À ce point, le notaire pose sa montre sur la table, elle marque onze heures et demie, et il attend les larmes. Le marchand Neupeter se demande s’il ne s’agit que d’une mauvaise farce, indigne d’un homme de sens. Le fiscal Knol se sent prêt à pleurer de colère. Pasvogel, le rusé libraire, essaie de se remémorer tout ce qu’il y a d’émouvant dans les livres. Klitte, qui est alsacien, jure que pour tout l’or du monde, une plaisanterie de ce genre ne le ferait pas pleurer. Sur quoi l’inspecteur de police Harprecht lui fait observer que s’il parvient à pleurer à force de rire, ce ne sera qu’un vol pur et simple, mais l’Alsacien proteste que s’il rit, « c’est par pure plaisanterie, et non pas dans une intention plus sérieuse. » L’inspecteur ouvre de gros yeux fixes, où rien ne vient. Le jeune prédicateur Flachs, lui, serait tout disposé à se lamenter ecclésiastiquement, mais la vision de la maison de l’oncle, s’avançant vers lui sur ces flots, est bien trop réjouissante… Glanz, le conseiller d’église, se met à faire une allocution, car il sait que cela le fait pleurer… Mais Flachs, maintenant, a fermé les yeux. Il évoque son oncle van der Kabel, ses bienfaits, ses redingotes grises, puis Lazare et ses chiens, la tête de beaucoup d’êtres, les souffrances du jeune Werther, un petit champ de bataille, lui-même enfin, en train de se tourmenter si pitoyablement à cause du testament, — et il s’en faut de bien peu qu’il ne pleure… Le conseiller continue son discours… Soudain : « Je crois, très honorés Messieurs, dit Flachs en se levant, je crois que je pleure ! » Et, en effet, il se rassoit en sanglotant brièvement. Son émotion dûment enregistrée, il héritera de tous [p. 367] les biens de l’oncle, pour lui avoir dédié, entre tant d’autres, une seule pensée d’amour pur et gratuit.
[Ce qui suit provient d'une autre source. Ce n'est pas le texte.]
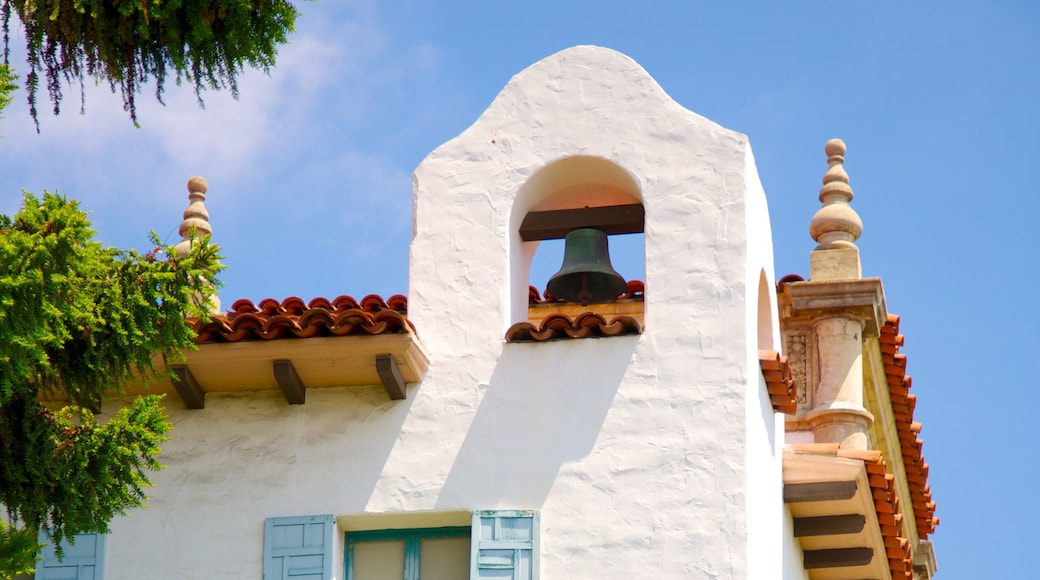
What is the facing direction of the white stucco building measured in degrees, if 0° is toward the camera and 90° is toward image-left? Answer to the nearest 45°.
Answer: approximately 0°

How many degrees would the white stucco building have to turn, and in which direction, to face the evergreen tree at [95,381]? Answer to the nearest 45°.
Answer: approximately 45° to its right
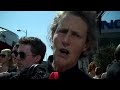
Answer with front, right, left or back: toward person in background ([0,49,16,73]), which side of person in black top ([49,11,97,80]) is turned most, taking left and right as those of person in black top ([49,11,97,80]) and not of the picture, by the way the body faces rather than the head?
right

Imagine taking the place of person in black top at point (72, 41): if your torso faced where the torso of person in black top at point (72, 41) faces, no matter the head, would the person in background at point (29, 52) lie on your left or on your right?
on your right

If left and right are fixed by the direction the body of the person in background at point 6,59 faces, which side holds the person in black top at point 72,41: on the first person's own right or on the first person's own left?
on the first person's own left

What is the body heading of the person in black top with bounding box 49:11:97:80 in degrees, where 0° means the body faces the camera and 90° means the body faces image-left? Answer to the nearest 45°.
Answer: approximately 45°
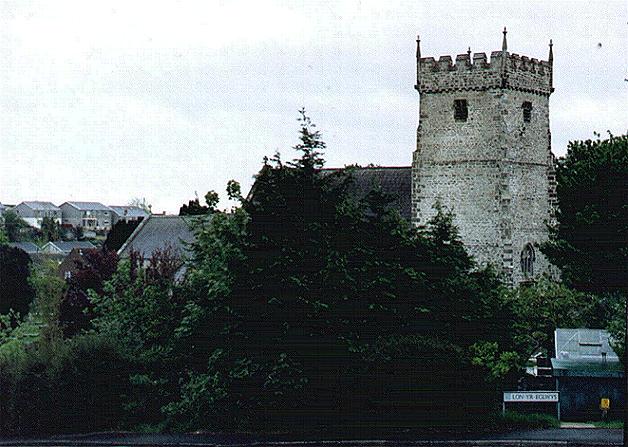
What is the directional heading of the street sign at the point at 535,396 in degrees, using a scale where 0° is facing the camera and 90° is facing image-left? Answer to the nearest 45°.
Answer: approximately 0°

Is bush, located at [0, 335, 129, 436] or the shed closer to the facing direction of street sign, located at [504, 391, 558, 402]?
the bush

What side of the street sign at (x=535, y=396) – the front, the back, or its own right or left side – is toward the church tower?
back

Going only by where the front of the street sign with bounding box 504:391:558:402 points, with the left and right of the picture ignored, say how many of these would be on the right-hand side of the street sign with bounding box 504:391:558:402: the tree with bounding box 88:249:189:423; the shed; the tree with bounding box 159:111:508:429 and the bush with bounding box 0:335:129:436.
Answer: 3

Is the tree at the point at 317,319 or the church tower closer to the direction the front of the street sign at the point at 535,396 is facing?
the tree

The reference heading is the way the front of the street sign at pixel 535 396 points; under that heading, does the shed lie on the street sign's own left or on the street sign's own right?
on the street sign's own left

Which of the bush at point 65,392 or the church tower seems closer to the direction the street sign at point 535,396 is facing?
the bush

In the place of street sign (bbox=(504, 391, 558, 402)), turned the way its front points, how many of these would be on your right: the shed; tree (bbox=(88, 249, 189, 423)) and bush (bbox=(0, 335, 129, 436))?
2

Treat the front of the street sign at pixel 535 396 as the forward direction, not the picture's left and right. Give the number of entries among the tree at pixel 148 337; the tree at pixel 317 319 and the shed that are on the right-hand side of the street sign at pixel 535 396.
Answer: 2

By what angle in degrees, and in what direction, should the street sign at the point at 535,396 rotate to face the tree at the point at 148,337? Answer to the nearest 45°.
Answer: approximately 90° to its right

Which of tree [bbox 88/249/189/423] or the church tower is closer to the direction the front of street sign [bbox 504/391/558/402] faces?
the tree

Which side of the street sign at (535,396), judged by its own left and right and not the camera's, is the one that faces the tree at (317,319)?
right
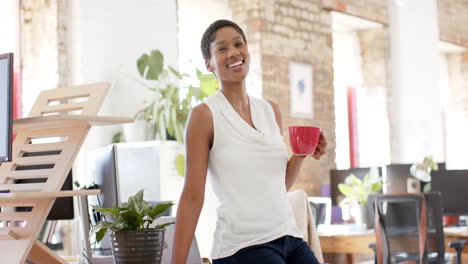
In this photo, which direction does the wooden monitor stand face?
to the viewer's right

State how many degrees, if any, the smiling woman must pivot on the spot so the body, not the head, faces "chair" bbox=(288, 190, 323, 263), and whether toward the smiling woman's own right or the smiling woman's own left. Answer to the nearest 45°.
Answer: approximately 135° to the smiling woman's own left

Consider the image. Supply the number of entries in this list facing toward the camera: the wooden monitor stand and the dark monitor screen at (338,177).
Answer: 1

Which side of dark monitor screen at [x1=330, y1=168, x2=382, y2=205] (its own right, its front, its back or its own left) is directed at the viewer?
front

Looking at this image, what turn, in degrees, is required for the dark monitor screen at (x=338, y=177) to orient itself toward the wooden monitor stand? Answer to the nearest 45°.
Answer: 0° — it already faces it

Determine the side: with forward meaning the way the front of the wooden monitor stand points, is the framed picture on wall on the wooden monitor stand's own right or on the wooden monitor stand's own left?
on the wooden monitor stand's own left

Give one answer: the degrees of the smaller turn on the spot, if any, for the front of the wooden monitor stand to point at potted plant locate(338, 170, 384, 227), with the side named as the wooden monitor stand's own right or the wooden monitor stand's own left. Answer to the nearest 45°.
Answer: approximately 45° to the wooden monitor stand's own left

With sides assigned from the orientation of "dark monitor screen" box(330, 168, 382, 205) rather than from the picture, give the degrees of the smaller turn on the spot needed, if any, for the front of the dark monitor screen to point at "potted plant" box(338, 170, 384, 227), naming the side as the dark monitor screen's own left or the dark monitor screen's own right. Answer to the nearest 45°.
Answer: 0° — it already faces it

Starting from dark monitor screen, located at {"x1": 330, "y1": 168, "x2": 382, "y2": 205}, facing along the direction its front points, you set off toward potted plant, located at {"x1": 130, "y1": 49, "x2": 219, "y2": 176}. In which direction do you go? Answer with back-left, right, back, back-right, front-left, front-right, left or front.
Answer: front-right
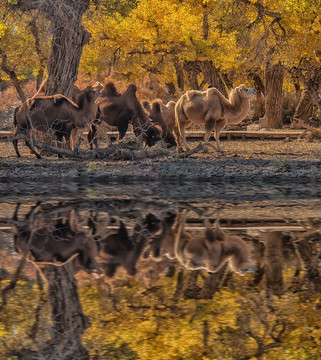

L’auteur du nouveau Testament n’en demande pas davantage à l’homme pour le faire héritier de son royaume : il demande un instant de foi. Un instant d’abandon de soi-même, et d’amour désintéressé.
Toute autre tentative pour mériter la Vie et le Royaume, gratuitement offerts, déclenche irrésistiblement le mécanisme du supplice de Tantale, c’est-à-dire qu’elle s’annule de soi-même.
Si un homme croit pouvoir s’autoriser du mérite de ses œuvres, il ne pleurera pas : car la vision de la proie qui s’approche sera « bien trop réjouissante » pour son cœur, et le Royaume convoité s’éloignera tout aussitôt, comme la branche chargée de fruits.
Si un homme veut la Vie éternelle par seule crainte de mourir à cette vie temporelle, les eaux vives fuiront ses lèvres ; car il faudrait, pour y être immergé, accepter de mourir d’abord à ses propres désirs et à soi-même. (Et c’est le symbole du Baptême.)
Telle est la ruse de l’Amour insondable. Admirons-en la précision miraculeuse ! Pour si peu d’égoïsme qu’il subsiste dans l’acte de porter les lèvres ou la main vers cette eau, vers ces fruits offerts, l’amour de soi domine encore le pur Amour, et le plaisir anticipé suffit encore à refouler cette larme, qui pouvait seule, et dans un seul instant, mériter la joie éternelle.